In addition, dispatching the persons into vehicle ti ensure an equity distribution of these persons on the available parking is proposed in [21]. Recently, authors in [22] proposed novel algorithms to solve the parking managment. Several researches have been uploaded in the literature in order to cover some aspects in relation to the execution period and the gap valuation, which have been used to explore the assessment of the development procedures. Analyzing the gathered experiments shows a good indication in the assessment behavior of the proposed algorithm. In addition, it shows the proposed algorithm can narrow the gap in issues in relation to gap and time calculation in the developed researches. The *MR* heuristic reached an exceptional assessment results compared this result with the best algorithms proposed in [21]. The *MR* heuristic reached a percentage of 96%, a gap of 0.02, and a running time of 0.007s.

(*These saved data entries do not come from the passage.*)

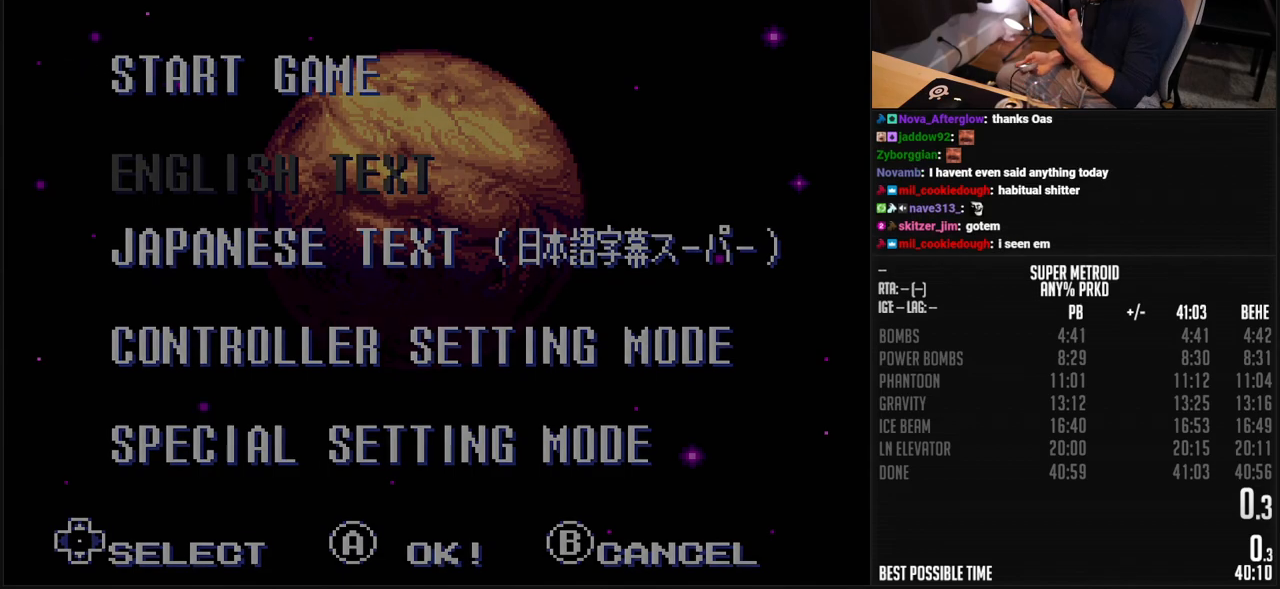
{"buttons": [], "events": [[50, "A", "down"], [100, "A", "up"]]}
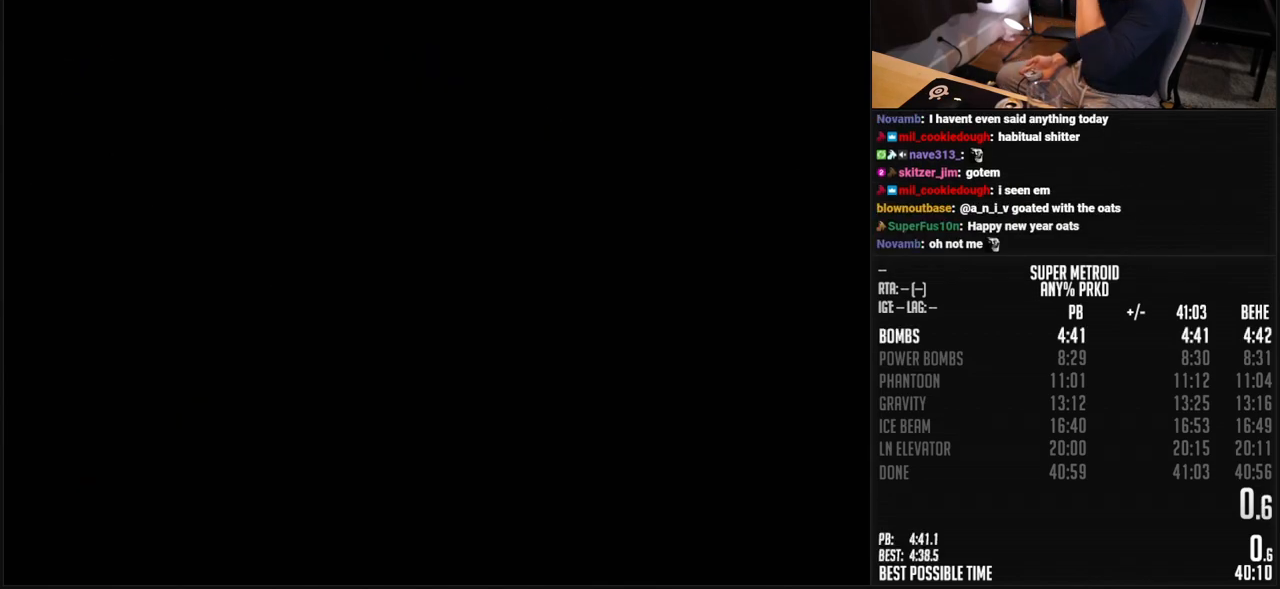
{"buttons": [], "events": []}
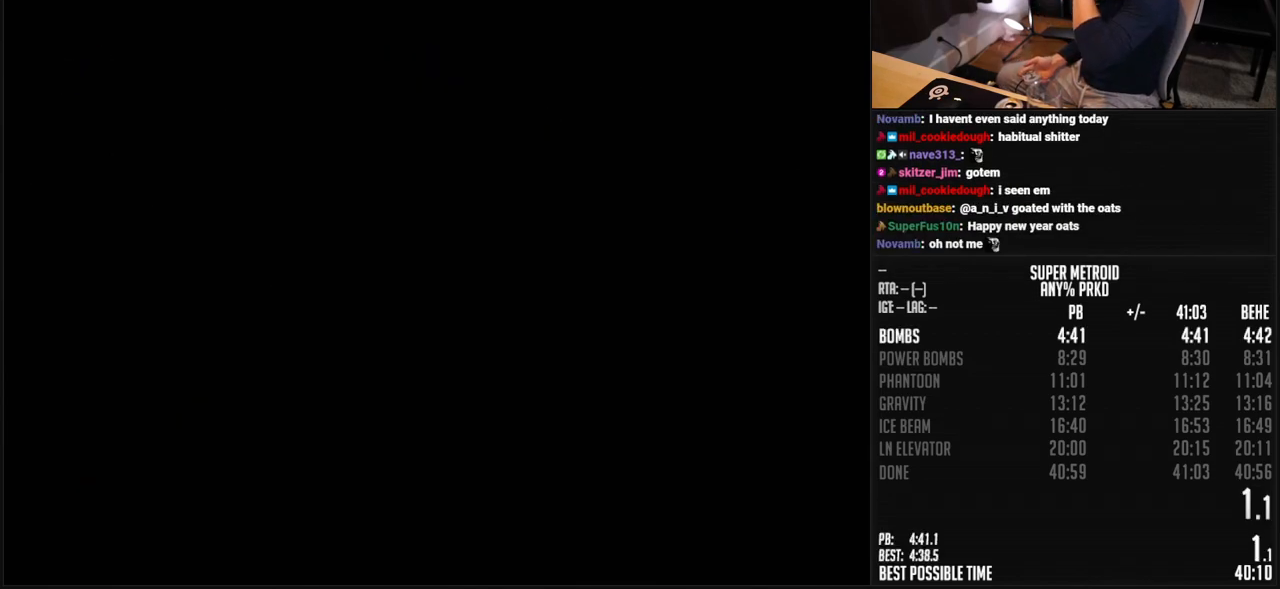
{"buttons": [], "events": []}
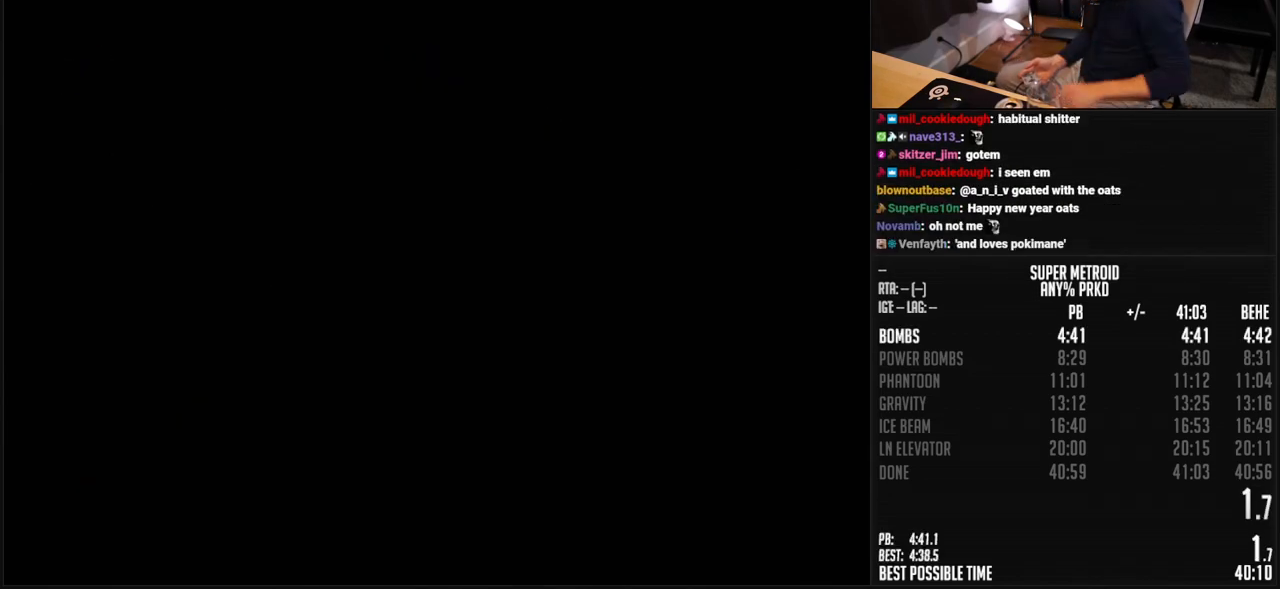
{"buttons": [], "events": []}
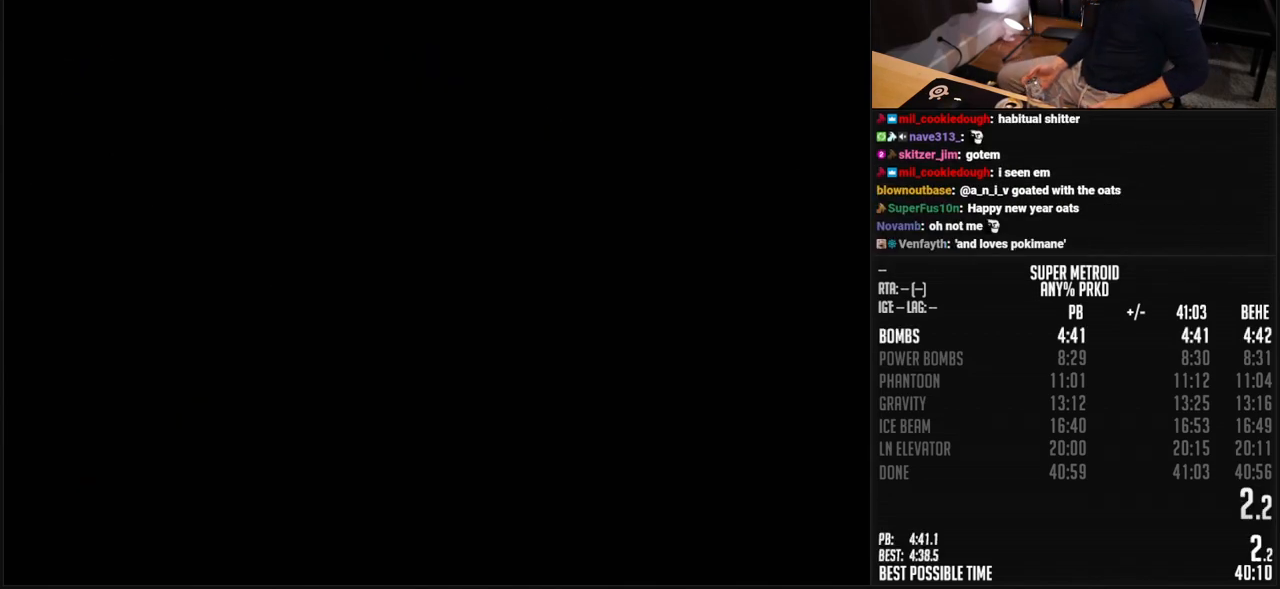
{"buttons": [], "events": []}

The usage of the supercomputers is largely referred in the literature. In fact, the utilization of the scheduling on the supercomputers filed may be cited to the different works. In [23], the authors studied the resource management through the usage of the supercomputers by an energy-performance procedure. The parallelism of the processing in the supercomputers is proposed by [24].

In [25], authors considered the methods of optimal load balancing and the storage requirements of algorithms. Other algorithms proposed in [26] can be utilized in future work to enhance the proposed algorithms. A mathematical model for scheduling activities while there are priorities between devices are proposed in [27]. In [28], authors treated the scheduling algorithms into networks. These algorithms can be exploited to give a new solutions for the presented problem. In [29], authors developed algorithms for the category constraint into network based on scheduling problem. Authors in [30] developed algorithms for the read frequency of data. These algorithms may be exploited on and adopted for the presented problem. A recent similar work for the latter paper are proposed in [31].

In this paper, a mathematical model of the presented problem is proposed. In addition, many algorithms were proposed to manage the studied problem. The problem can be defined as follows. Several programs characterized by its estimated execution time need to be ran by several supercomputers. All the supercomputers are assumed to be characterized by the same criteria as the hardware. The goal is to search for an efficient algorithm to schedule these programs to the available supercomputers. This is can be mathematically written as the load balancing of programs to supercomputers.

The rest of the paper is structured as follows. Section 2 presents the justification and motivation to work the studied problem. In section 3, the problem definition is described. Section 4 presents the research method and design. The developed algorithms to solve the presented problem are detailed in Section 5. The experimental results and discussions are analysed in Section 6. Section 7 is reserved for the conclusions and perspectives.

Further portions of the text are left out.